Eddie pedaled JFK’s bike. The track widened slightly, grew smoother. Soon he would see the white house on the bluff, the hippie house with the peace sign on the roof. Five or ten minutes had passed without a single thought of Jack. That was good. That was the way it would have to be. He came to the bluff, saw a lane leading up to the house, paused.
A dust cloud rose in the distance, over the treetops. It drew closer, like a small approaching storm. A car appeared beneath the dust cloud, sunlight glinting off the windshield. It topped a rise a few hundred yards from Eddie, going fast, much too fast for the road. He pulled to the side, got off the bike.
The car roared by, so quickly and spewing so much dust that Eddie didn’t see the driver at all. He pushed JFK’s bike back on the road, adjusted the backpack, got ready to remount. Then the car made a shrieking sound. Eddie looked in time to see it skidding sideways, wheels locked, on the edge of control. But not out of it: the car spun around and came toward him, slower now. The dust began to settle, leaving a little smudged dome across the sky.

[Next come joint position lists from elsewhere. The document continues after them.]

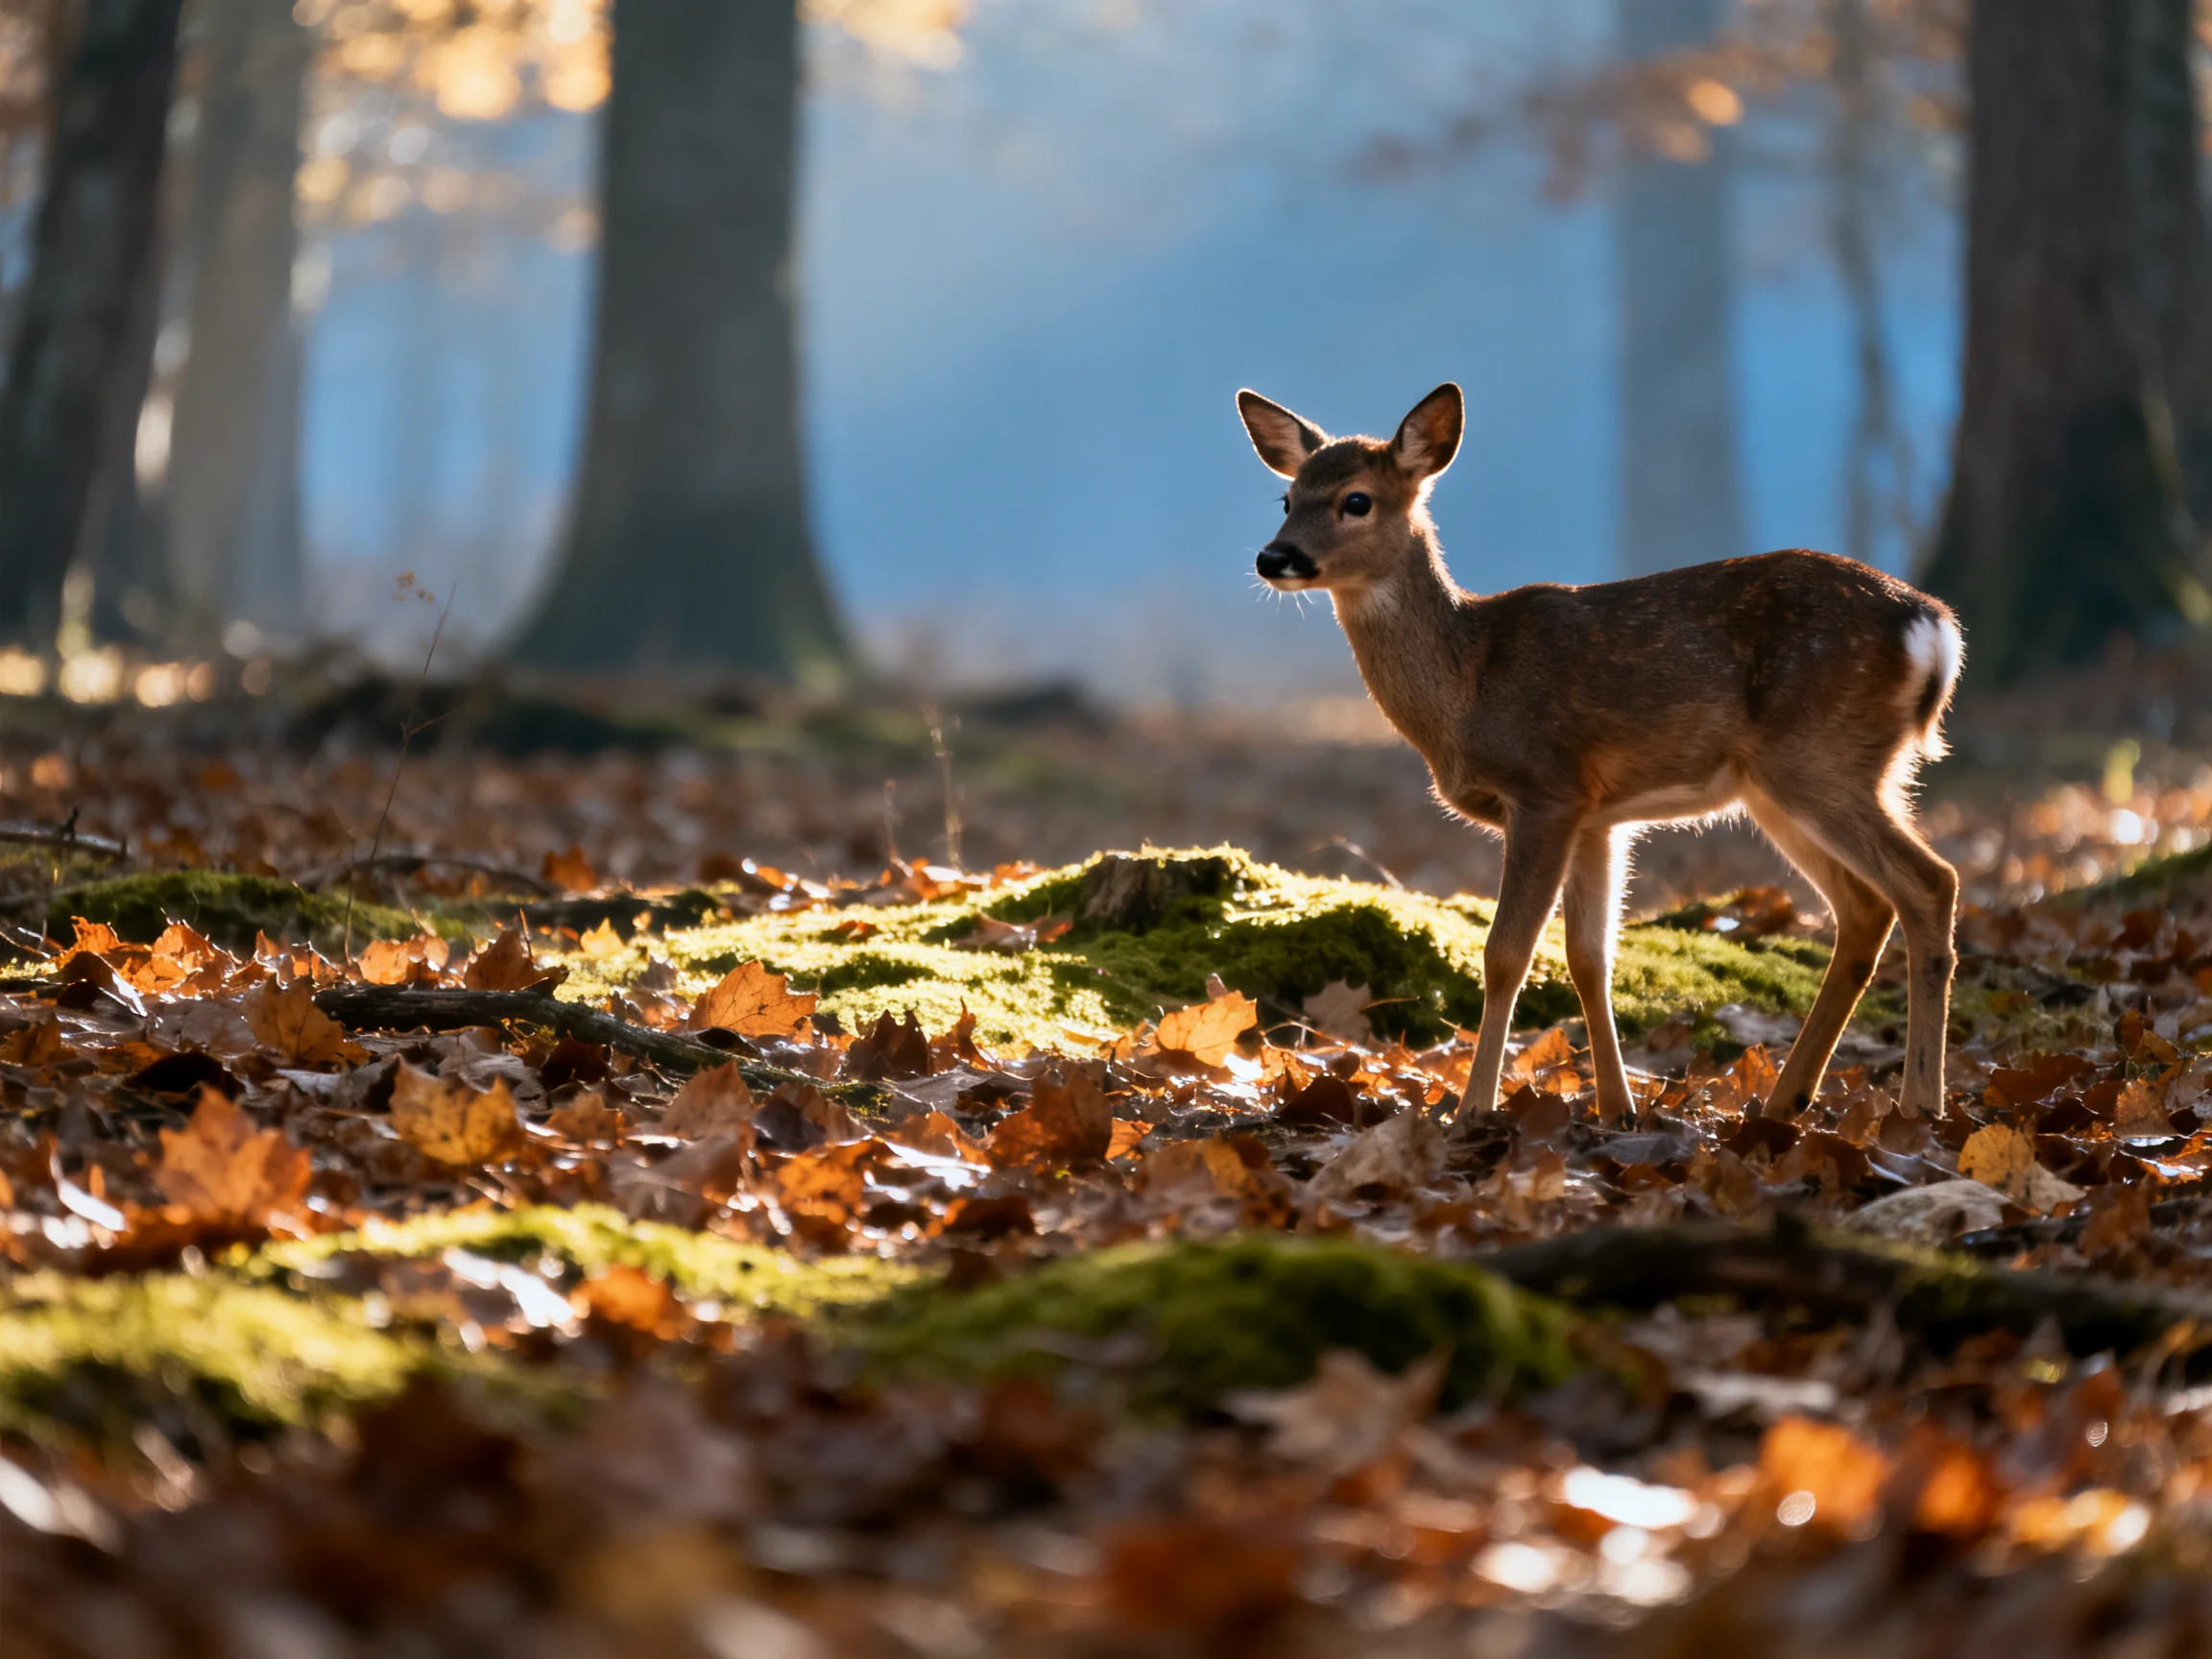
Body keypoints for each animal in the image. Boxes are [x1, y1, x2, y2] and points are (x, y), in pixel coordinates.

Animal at [1237, 382, 1962, 1125]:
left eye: (1356, 499)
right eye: (1287, 498)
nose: (1274, 557)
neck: (1468, 684)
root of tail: (1934, 628)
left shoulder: (1545, 789)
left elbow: (1506, 953)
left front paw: (1473, 1109)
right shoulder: (1599, 817)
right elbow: (1590, 958)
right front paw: (1618, 1107)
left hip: (1821, 758)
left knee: (1931, 883)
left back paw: (1919, 1103)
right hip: (1785, 787)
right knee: (1865, 909)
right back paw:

The car stopped beside him. The door opened. Karen got out.
“The world is much smaller than you think,” Karen said.
They stood on the Cotton Town road, Karen beside her car, Eddie at the head of the lane leading to the hippie house.
“I’m familiar with the concept,” Eddie replied.
Karen laughed, a complex sound and not particularly friendly. “Maybe it’s Jack who’s not.”
He saw himself reflected in her sunglasses, two uncertain little Eddies, leaning on their bikes.